* **Text extract**:
==========

To meet somebody, you may have to do some stuff you don’t want to. But you don’t have to do those one or two things (note: one or two) things you loathe. You don’t have to feel guilty or defensive about not doing them, either. Taking part in dinners and activities you do like makes it, well, all the more likely that you’ll have a good time in your pursuit of romance—and nothing is more attractive than happiness.
6. What heartbreaks have I saved myself from?
As time goes on, it gets tempting to just settle down with the guy who’d make a good father. Or the guy who will never leave you. Or the guy who all your friends like. Or the loyal, wise adorable guy with the big, fat heroin habit. Should you decide to go this route, it’s true that you won’t eat dinner alone. But being in a relationship with somebody you don’t love is like dipping your loneliness in chocolate. Once you get past the candy coating, it’s still there, only magnified, because you’re going to sleep next to somebody who doesn’t know the real you, because you can’t ever show him, because you can’t ever love him, which is the loneliest feeling in the world.
You may console yourself every day that at least you’ve got kids or the joint account. But you may also get divorced. Or you may go on, despair turning into seething silent rage and depression.

==========

* **Short exercise**:
In the dating advice text, what is being in a relationship with somebody you don't love compared to? Rely only on the text to answer.

==========

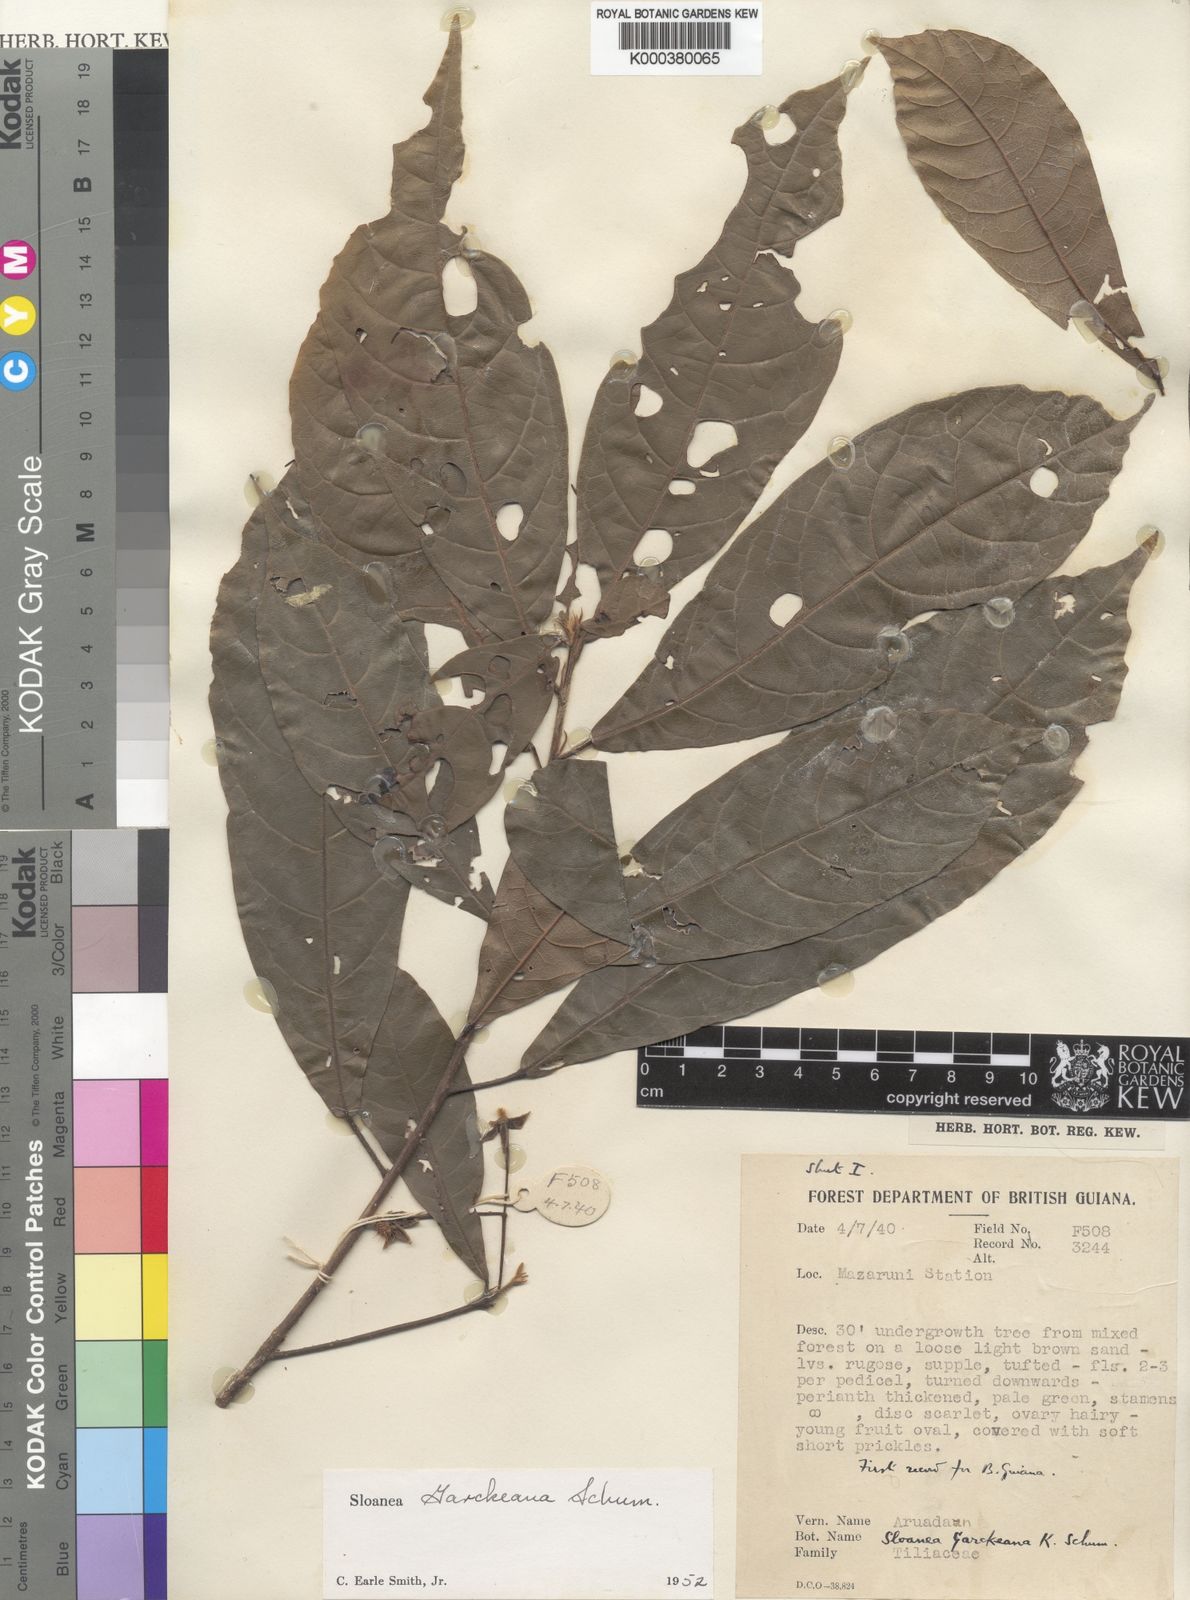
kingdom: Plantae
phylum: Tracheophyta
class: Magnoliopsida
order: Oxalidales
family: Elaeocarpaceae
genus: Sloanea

==========

* **The solution**:
Dipping your loneliness in chocolate.